===== Rows

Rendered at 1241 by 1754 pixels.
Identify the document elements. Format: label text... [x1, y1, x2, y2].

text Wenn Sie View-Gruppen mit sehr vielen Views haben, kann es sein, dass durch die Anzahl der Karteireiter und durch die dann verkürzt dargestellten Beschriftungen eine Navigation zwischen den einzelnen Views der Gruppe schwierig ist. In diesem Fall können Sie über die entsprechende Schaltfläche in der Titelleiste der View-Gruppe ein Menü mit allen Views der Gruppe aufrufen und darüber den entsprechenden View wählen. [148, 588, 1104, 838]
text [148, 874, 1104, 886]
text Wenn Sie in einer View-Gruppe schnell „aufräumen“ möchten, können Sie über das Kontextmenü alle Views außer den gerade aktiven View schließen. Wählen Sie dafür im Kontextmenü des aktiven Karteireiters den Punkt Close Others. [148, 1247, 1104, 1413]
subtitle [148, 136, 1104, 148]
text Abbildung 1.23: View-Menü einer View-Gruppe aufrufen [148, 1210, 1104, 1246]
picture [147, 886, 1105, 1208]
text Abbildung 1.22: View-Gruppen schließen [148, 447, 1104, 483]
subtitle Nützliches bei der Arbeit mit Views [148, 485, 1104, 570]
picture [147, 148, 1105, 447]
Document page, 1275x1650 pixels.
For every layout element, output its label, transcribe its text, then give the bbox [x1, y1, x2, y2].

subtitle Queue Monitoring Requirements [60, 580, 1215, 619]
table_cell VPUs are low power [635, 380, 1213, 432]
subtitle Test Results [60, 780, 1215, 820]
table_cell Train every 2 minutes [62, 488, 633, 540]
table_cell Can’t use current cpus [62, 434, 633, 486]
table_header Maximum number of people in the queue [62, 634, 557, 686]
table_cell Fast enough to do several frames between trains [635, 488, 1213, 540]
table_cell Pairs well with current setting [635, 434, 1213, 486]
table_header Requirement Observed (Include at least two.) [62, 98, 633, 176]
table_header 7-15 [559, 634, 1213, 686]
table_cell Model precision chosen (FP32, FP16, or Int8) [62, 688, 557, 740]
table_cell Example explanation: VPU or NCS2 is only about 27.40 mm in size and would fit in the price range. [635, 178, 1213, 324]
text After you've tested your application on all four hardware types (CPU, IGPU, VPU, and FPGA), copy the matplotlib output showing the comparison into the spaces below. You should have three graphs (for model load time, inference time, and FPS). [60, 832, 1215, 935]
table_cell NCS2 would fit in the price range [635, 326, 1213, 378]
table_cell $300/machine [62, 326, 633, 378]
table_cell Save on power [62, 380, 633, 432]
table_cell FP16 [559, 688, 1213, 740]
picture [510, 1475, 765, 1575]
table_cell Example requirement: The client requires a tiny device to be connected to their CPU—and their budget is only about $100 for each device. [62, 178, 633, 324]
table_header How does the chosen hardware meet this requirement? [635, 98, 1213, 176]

==========

(What is needed)
Output every line of the data above as a JSON list of strings, one string per line, with blank lines omitted.

(Result of this task)
[
  "Rendered at 1241 by 1754 pixels.",
  "Identify the document elements. Format: label text... [x1, y1, x2, y2].",
  "text Wenn Sie View-Gruppen mit sehr vielen Views haben, kann es sein, dass durch die Anzahl der Karteireiter und durch die dann verkürzt dargestellten Beschriftungen eine Navigation zwischen den einzelnen Views der Gruppe schwierig ist. In diesem Fall können Sie über die entsprechende Schaltfläche in der Titelleiste der View-Gruppe ein Menü mit allen Views der Gruppe aufrufen und darüber den entsprechenden View wählen. [148, 588, 1104, 838]",
  "text [148, 874, 1104, 886]",
  "text Wenn Sie in einer View-Gruppe schnell „aufräumen“ möchten, können Sie über das Kontextmenü alle Views außer den gerade aktiven View schließen. Wählen Sie dafür im Kontextmenü des aktiven Karteireiters den Punkt Close Others. [148, 1247, 1104, 1413]",
  "subtitle [148, 136, 1104, 148]",
  "text Abbildung 1.23: View-Menü einer View-Gruppe aufrufen [148, 1210, 1104, 1246]",
  "picture [147, 886, 1105, 1208]",
  "text Abbildung 1.22: View-Gruppen schließen [148, 447, 1104, 483]",
  "subtitle Nützliches bei der Arbeit mit Views [148, 485, 1104, 570]",
  "picture [147, 148, 1105, 447]",
  "Document page, 1275x1650 pixels.",
  "For every layout element, output its label, transcribe its text, then give the bbox [x1, y1, x2, y2].",
  "subtitle Queue Monitoring Requirements [60, 580, 1215, 619]",
  "table_cell VPUs are low power [635, 380, 1213, 432]",
  "subtitle Test Results [60, 780, 1215, 820]",
  "table_cell Train every 2 minutes [62, 488, 633, 540]",
  "table_cell Can’t use current cpus [62, 434, 633, 486]",
  "table_header Maximum number of people in the queue [62, 634, 557, 686]",
  "table_cell Fast enough to do several frames between trains [635, 488, 1213, 540]",
  "table_cell Pairs well with current setting [635, 434, 1213, 486]",
  "table_header Requirement Observed (Include at least two.) [62, 98, 633, 176]",
  "table_header 7-15 [559, 634, 1213, 686]",
  "table_cell Model precision chosen (FP32, FP16, or Int8) [62, 688, 557, 740]",
  "table_cell Example explanation: VPU or NCS2 is only about 27.40 mm in size and would fit in the price range. [635, 178, 1213, 324]",
  "text After you've tested your application on all four hardware types (CPU, IGPU, VPU, and FPGA), copy the matplotlib output showing the comparison into the spaces below. You should have three graphs (for model load time, inference time, and FPS). [60, 832, 1215, 935]",
  "table_cell NCS2 would fit in the price range [635, 326, 1213, 378]",
  "table_cell $300/machine [62, 326, 633, 378]",
  "table_cell Save on power [62, 380, 633, 432]",
  "table_cell FP16 [559, 688, 1213, 740]",
  "picture [510, 1475, 765, 1575]",
  "table_cell Example requirement: The client requires a tiny device to be connected to their CPU—and their budget is only about $100 for each device. [62, 178, 633, 324]",
  "table_header How does the chosen hardware meet this requirement? [635, 98, 1213, 176]"
]